Convert VAD to Ekman
mirix opened this issue · 3 comments
Hello,
This model provides VAD values in 3D space.
However, the Ekman model is more intuitive to share the results with users.
I have found papers with 3D representations hinting at how to perform this conversion.
Are you aware of a straightforward approach to perform the conversion between both models?
Ideally in Python, but any hint on the algorithm would also do.
Best,
Ed
The VAD model is only fine-tuned on the MSP-Podcast dataset, which has several shortcomings for a full blown VAD model:
- Podcast recordings most likely do not contain all possible emotions, e.g. fear
- The dominance and arousal annotations show a high correlation, that is mimicked by the model, which means we most likely do not cover the 3D space of VAD in a meaningful way
Having this in mind I would propose to be very carefully when trying to map the VAD values to emotional categories.

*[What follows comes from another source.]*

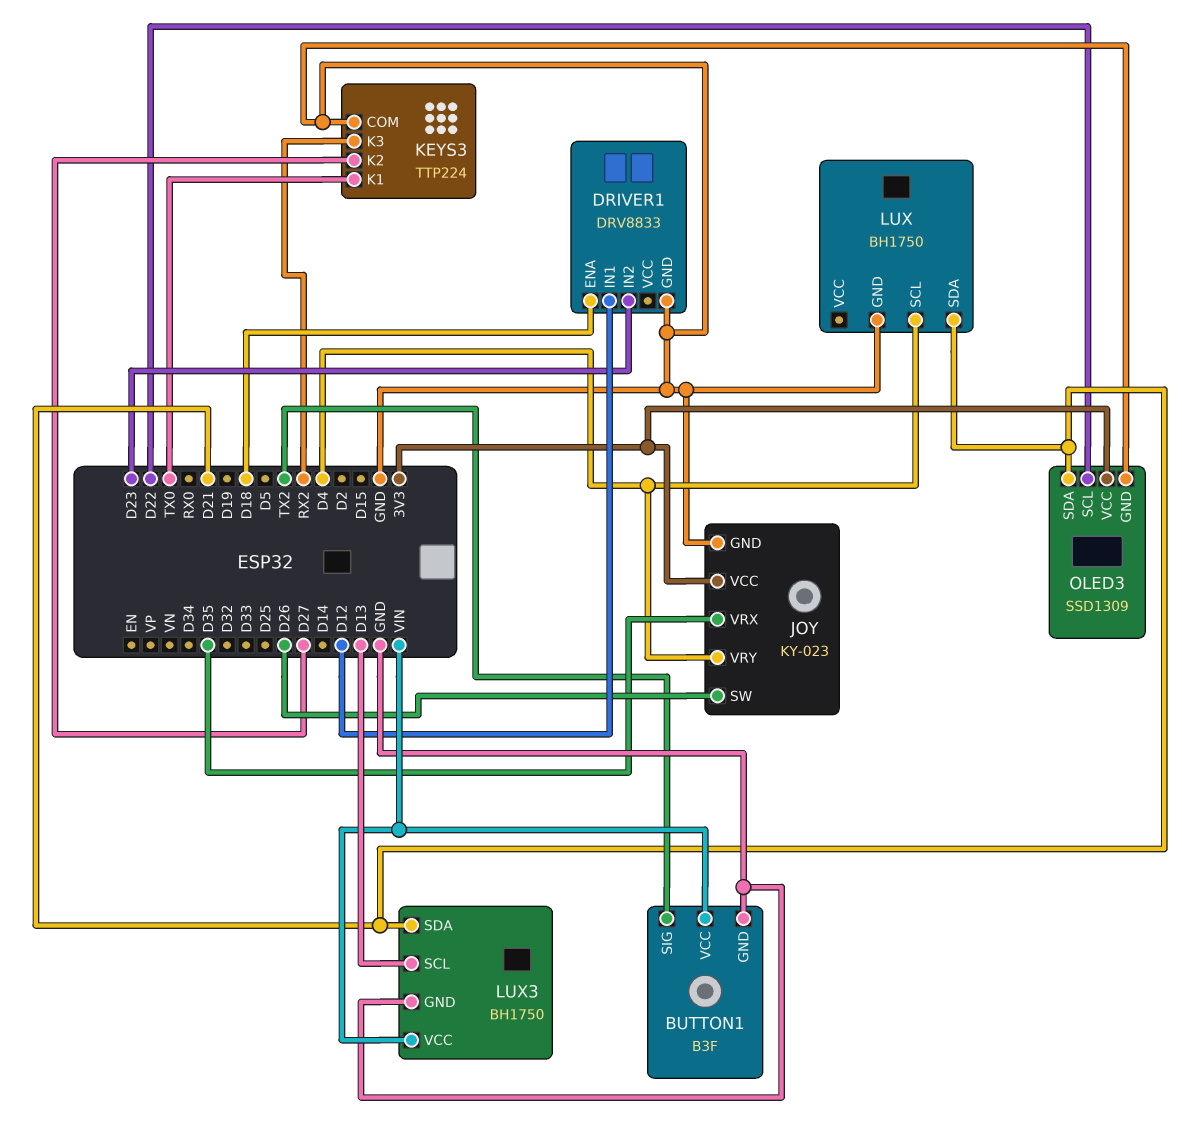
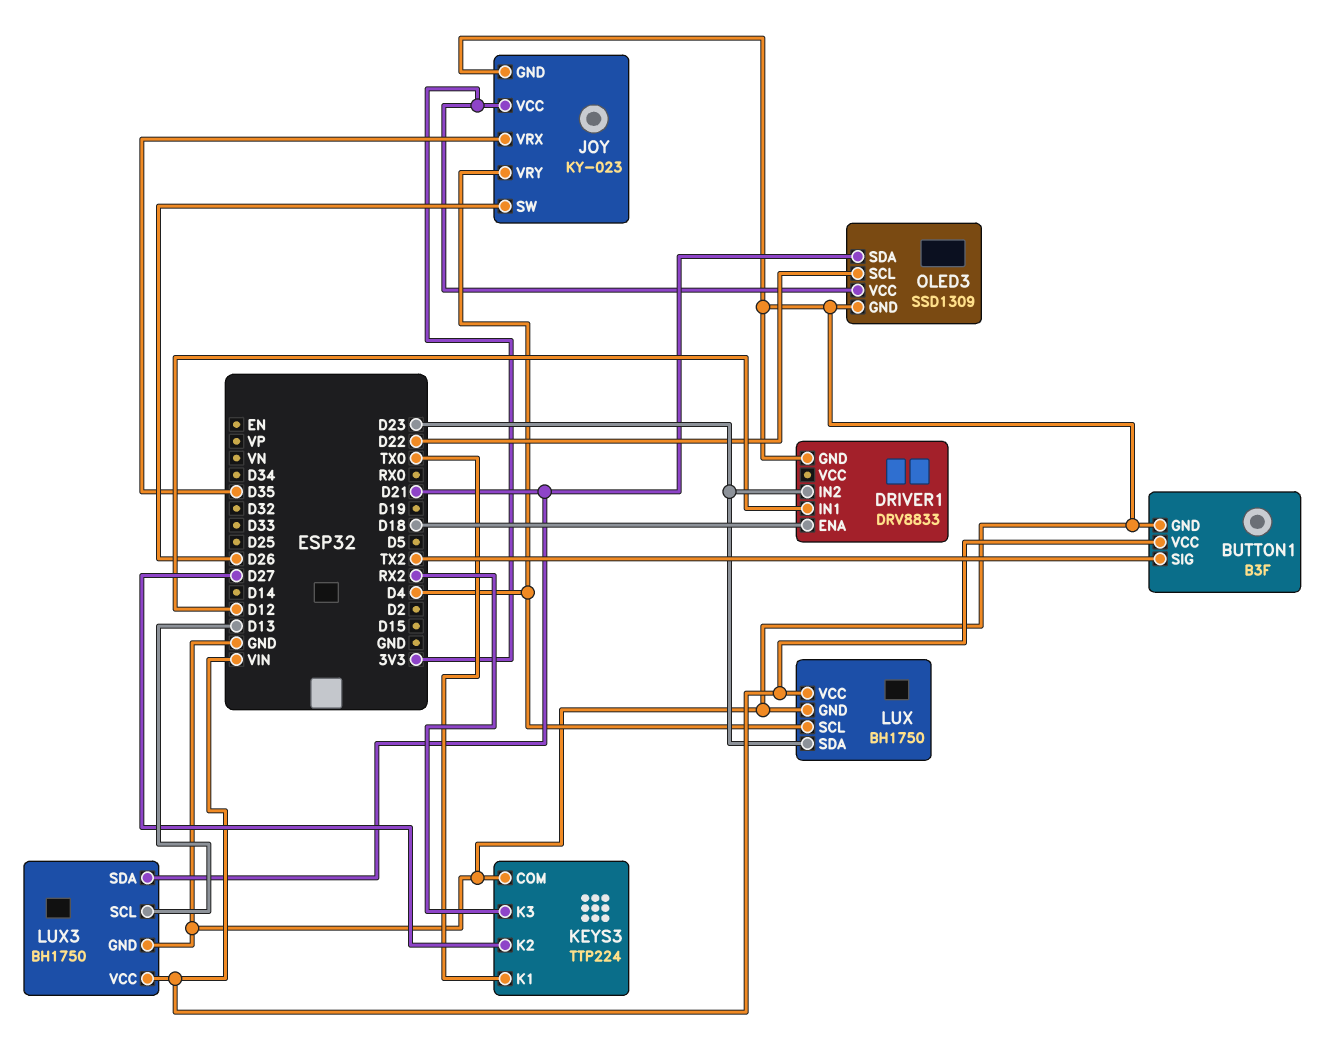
LUX pin SDA: D21 -> D23
LUX pin VCC: none -> VIN

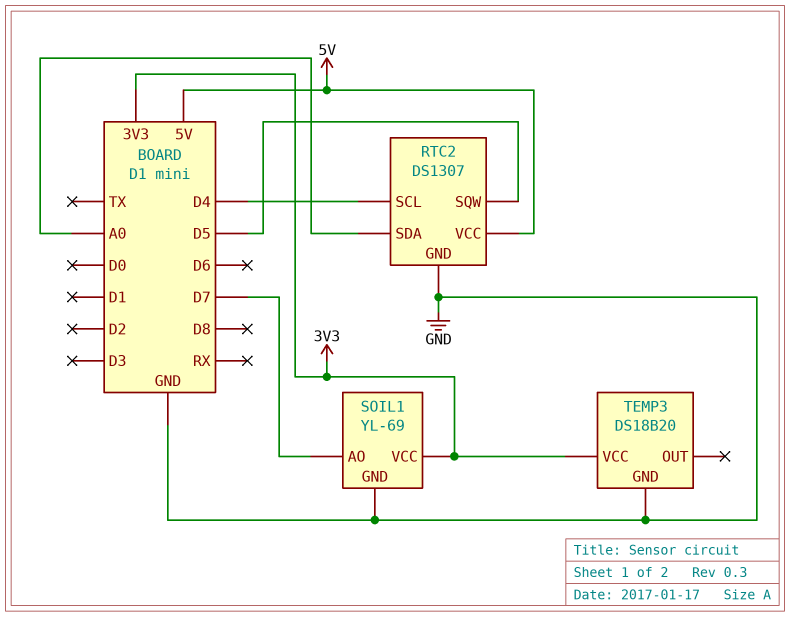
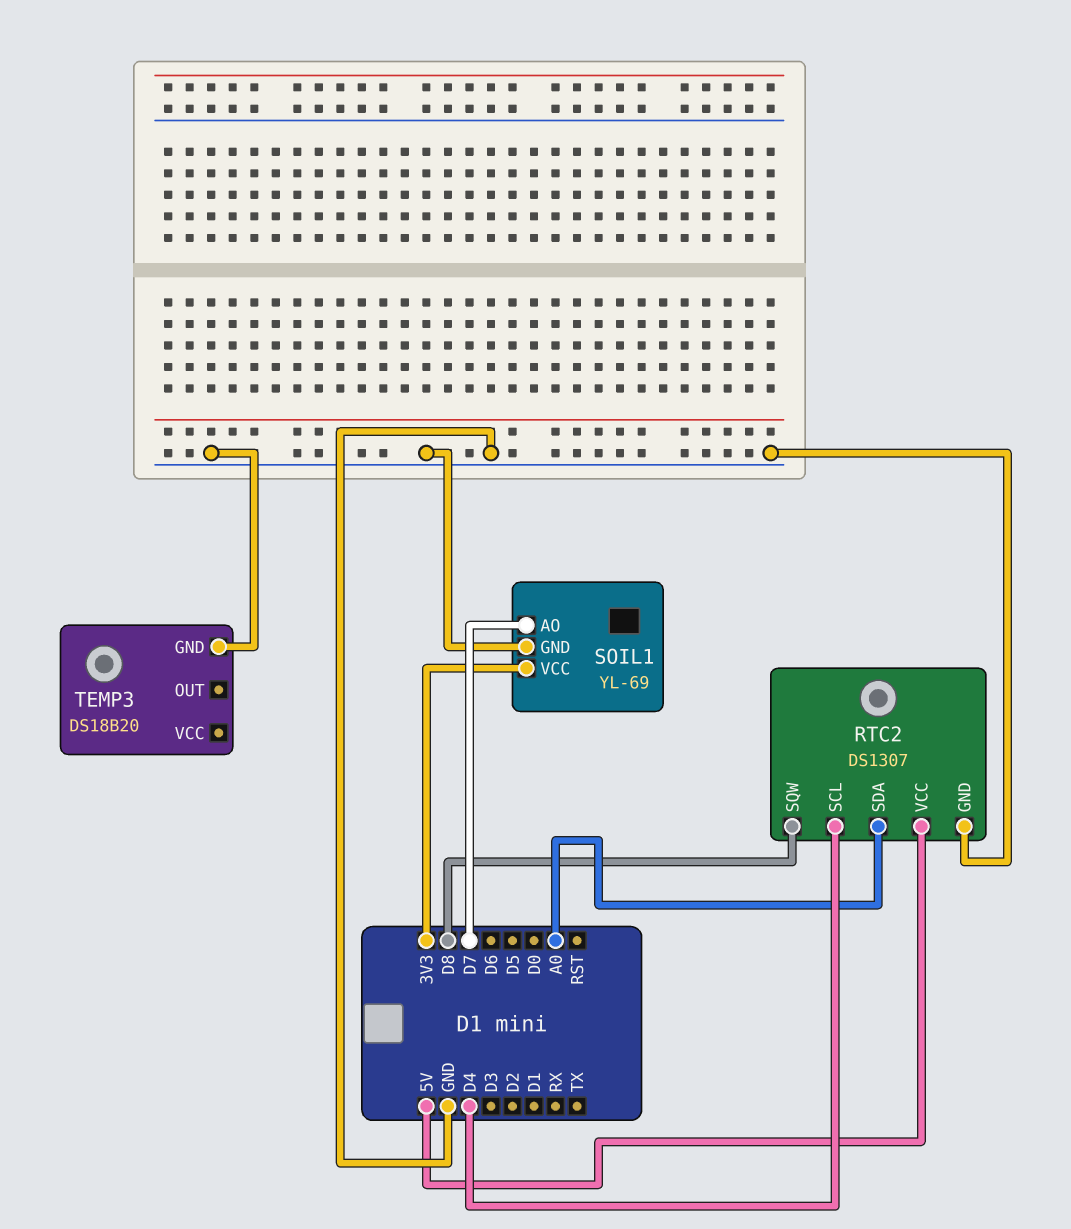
RTC2 pin SQW: D5 -> D8
TEMP3 pin VCC: 3V3 -> none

Another way might be to further fine-tune the model on a given database containing the desired emotional categories, or using the embeddings of the model to train a simple classifier on such a database like we do in the notebook under the "https://github.com/audeering/w2v2-how-to/blob/main/notebook.ipynb" section.
Thanks a million for the clarifications.
In general, the conversion from VAD to Ekman seems to provide useful results:
https://github.com/mirix/approaches-to-diarisation/tree/main/emotions
However, it is true that fear is never detected.
I will see what other models are available and pay more attention to which datasets were used.
Hi @hagenw
I have forked MOSEI for SER:
https://huggingface.co/datasets/mirix/messaih
https://github.com/mirix/messaih
Now I will try to train a model and test it in a real-life scenario.